The SSIMPLUS Viewer Score is a linear scale from 0-100 where 0 means bad (a worse quality cannot be imagined) and 100 - excellent (without any visible impairments). SVS is highly correlated to how an actual person - an average viewer watching on their device - will evaluate the video quality. An overall score of 74.5 (the average we measured for one of the MLB weekends) across the streaming platforms monitored is "good enough", even if not pleasing to the eye and mildly annoying, which is why they continue to serve millions of viewers. The perceptual video quality (and objective scores) are significantly worse than premium SVOD platforms (generally above an SVS of 80). Also, there is significant variation in quality across various streaming options. In addition to that, there is significant variation in the quality of each streaming platform across a game as evident from the visual examples.
The SSIMPLUS Viewer Score (SVS) is the most accurate measurement of how an actual human being watching video content on their device would rate the quality of the video. It is based on more than 20 years of research into the human visual system by some of the most renowned experts in the field, including the inventor of the original SSIM algorithm, Professor Zhou Wang, who is also our co-founder, with more than 80,000 citations in the field. Our team has won numerous awards for this work including two Emmys. Currently, our products - SSIMPLUS LIVE Monitor and SSIMPLUS VOD Monitor, are deployed by five of the top streaming services in the world and the company was recently acquired by IMAX. You can read more here.
Impairment identification and localization (where in the delivery chain are the impairments originating)
We can localize any video quality issue if we are at the appropriate points. The current monitoring setup for benchmarking streaming services "watches" content with software probes like viewers do at the last point of a delivery chain. The score does not localize drops in video quality (if the drops are due to bad sources or poor compression, to do that we need to monitor at upstream points in the workflow) but it does identify what viewers are perceiving, which is a great first step towards improving viewer experience. Based on our vast experience in content delivery chains and perceptual quality assessment, we can predict where an issue may be originating from after a deeper analysis of impairments.

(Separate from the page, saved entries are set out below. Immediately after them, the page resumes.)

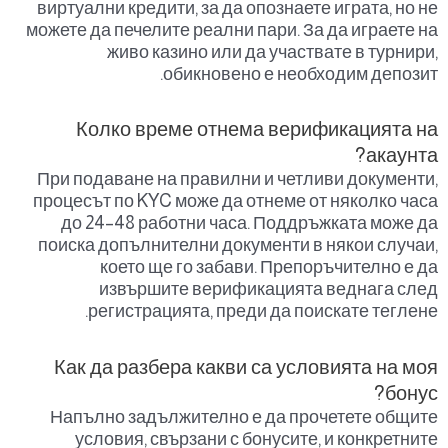
виртуални кредити, за да опознаете играта, но не
можете да печелите реални пари. За да играете на
живо казино или да участвате в турнири,
обикновено е необходим депозит.
Колко време отнема верификацията на
акаунта?
При подаване на правилни и четливи документи,
процесът по KYC може да отнеме от няколко часа
до 24–48 работни часа. Поддръжката може да
поиска допълнителни документи в някои случаи,
което ще го забави. Препоръчително е да
извършите верификацията веднага след
регистрацията, преди да поискате теглене.
Как да разбера какви са условията на моя
бонус?
Напълно задължително е да прочетете общите
условия, свързани с бонусите, и конкретните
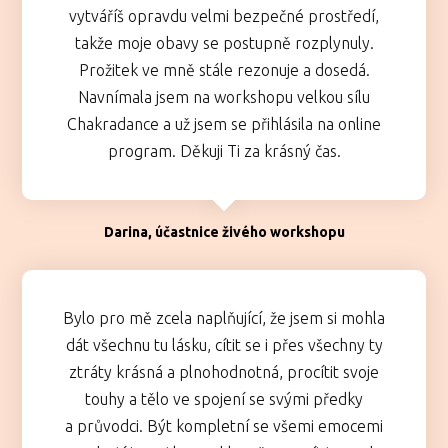
vytváříš opravdu velmi bezpečné prostředí,
takže moje obavy se postupně rozplynuly.
Prožitek ve mně stále rezonuje a dosedá.
Navnímala jsem na workshopu velkou sílu
Chakradance a už jsem se přihlásila na online
program. Děkuji Ti za krásný čas.
Darina, účastnice živého workshopu
Bylo pro mě zcela naplňující, že jsem si mohla
dát všechnu tu lásku, cítit se i přes všechny ty
ztráty krásná a plnohodnotná, procítit svoje
touhy a tělo ve spojení se svými předky
a průvodci. Být kompletní se všemi emocemi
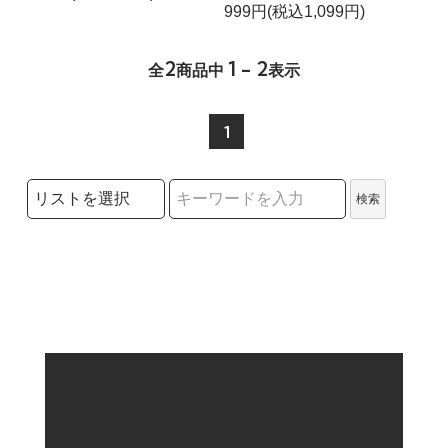
999円(税込1,099円)
2
1 - 2
全
商品中
表示
1
検索リストの選択
検索
検索キーワード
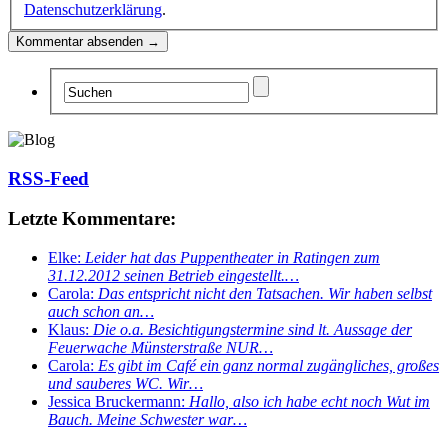
Datenschutzerklärung
.
RSS-Feed
Letzte Kommentare:
Elke:
Leider hat das Puppentheater in Ratingen zum
31.12.2012 seinen Betrieb eingestellt.…
Carola:
Das entspricht nicht den Tatsachen. Wir haben selbst
auch schon an…
Klaus:
Die o.a. Besichtigungstermine sind lt. Aussage der
Feuerwache Münsterstraße NUR…
Carola:
Es gibt im Café ein ganz normal zugängliches, großes
und sauberes WC. Wir…
Jessica Bruckermann:
Hallo, also ich habe echt noch Wut im
Bauch. Meine Schwester war…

- Technical specs (resolutions, codec, bitrate)
The services we compared are monitored at the highest resolution they are capable of delivering and forcing that resolution in respective apps while ensuring that the setup supports very high bitrates. Sports streaming services generally deliver at 1280x720, 1920x1080, and 3840x2160 resolutions at 59.94 or 60 frames per second. The most common codec used is H.264/AVC. The most common ABR standard is MPEG-DASH. Typically bitrates are between 5 and 9 Mbps using variable bitrate approaches.

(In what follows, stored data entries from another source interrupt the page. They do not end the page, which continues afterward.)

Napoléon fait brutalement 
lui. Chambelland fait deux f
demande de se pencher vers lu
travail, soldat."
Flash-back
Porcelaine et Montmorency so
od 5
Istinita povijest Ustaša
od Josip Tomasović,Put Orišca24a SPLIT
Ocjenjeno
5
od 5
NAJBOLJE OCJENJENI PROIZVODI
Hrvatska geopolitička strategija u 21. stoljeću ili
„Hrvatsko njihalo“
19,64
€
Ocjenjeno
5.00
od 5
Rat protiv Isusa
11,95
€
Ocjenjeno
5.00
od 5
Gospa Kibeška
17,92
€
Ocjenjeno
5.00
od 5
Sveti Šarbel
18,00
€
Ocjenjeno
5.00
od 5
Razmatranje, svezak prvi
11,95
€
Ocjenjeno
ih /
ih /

- Other measurement considerations
SSIMPLUS scores are device adaptive. The data presented in the blog posts correspond to a viewer experience on a 65" 4K TV. Higher resolutions do benefit from higher content detail, if available. 4K resolution has a much higher likelihood to get to a 100 SVS and it would get to a 100 when there are no perceptually visible impairments in the content.

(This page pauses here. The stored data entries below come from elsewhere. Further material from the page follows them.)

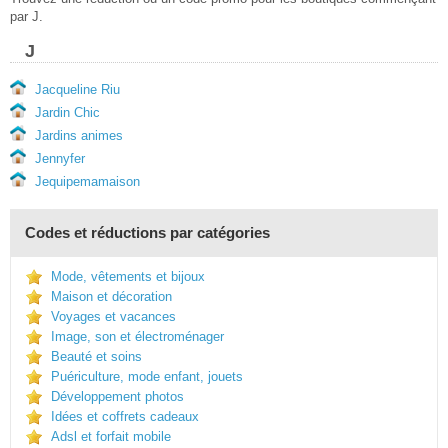
par J.
J
Jacqueline Riu
Jardin Chic
Jardins animes
Jennyfer
Jequipemamaison
Codes et réductions par catégories
Mode, vêtements et bijoux
Maison et décoration
Voyages et vacances
Image, son et électroménager
Beauté et soins
Puériculture, mode enfant, jouets
Développement photos
Idées et coffrets cadeaux
Adsl et forfait mobile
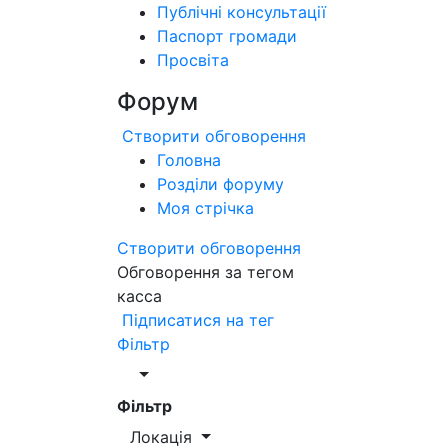
Публічні консультації
Паспорт громади
Просвіта
Форум
Створити обговорення
Головна
Розділи форуму
Моя стрічка
Створити обговорення
Обговорення за тегом
касса
Підписатися на тег
Фільтр
Фільтр
Локація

The scores provided in this blog are overall scores across the event. We have in-depth per-second and per-frame scores that show quality variation across content.
- How does the score compare from game to game or content to content?
The score considers saliency by modeling visual attention when assessing perceptual quality. Generally speaking, impairments in areas that matter more to viewers drag the score down further than impairments in areas that do not matter as much. As a result of this unique ability of the score, baseball scores are comparable to F1 scores and to any other sport we monitor.
How are the screen captures taken and what do their scores actually show?
Content is scored in raw format, in real-time, using HDMI capture cards. Content shared in this blog are frames extracted from the captures triggered based on quality thresholds. The scores for the frames presented in this blog post are “video scores” measuring overall video quality when a specific frame is played on a 4K 65” TV screen and not the score just for the exact frame, which can also be provided.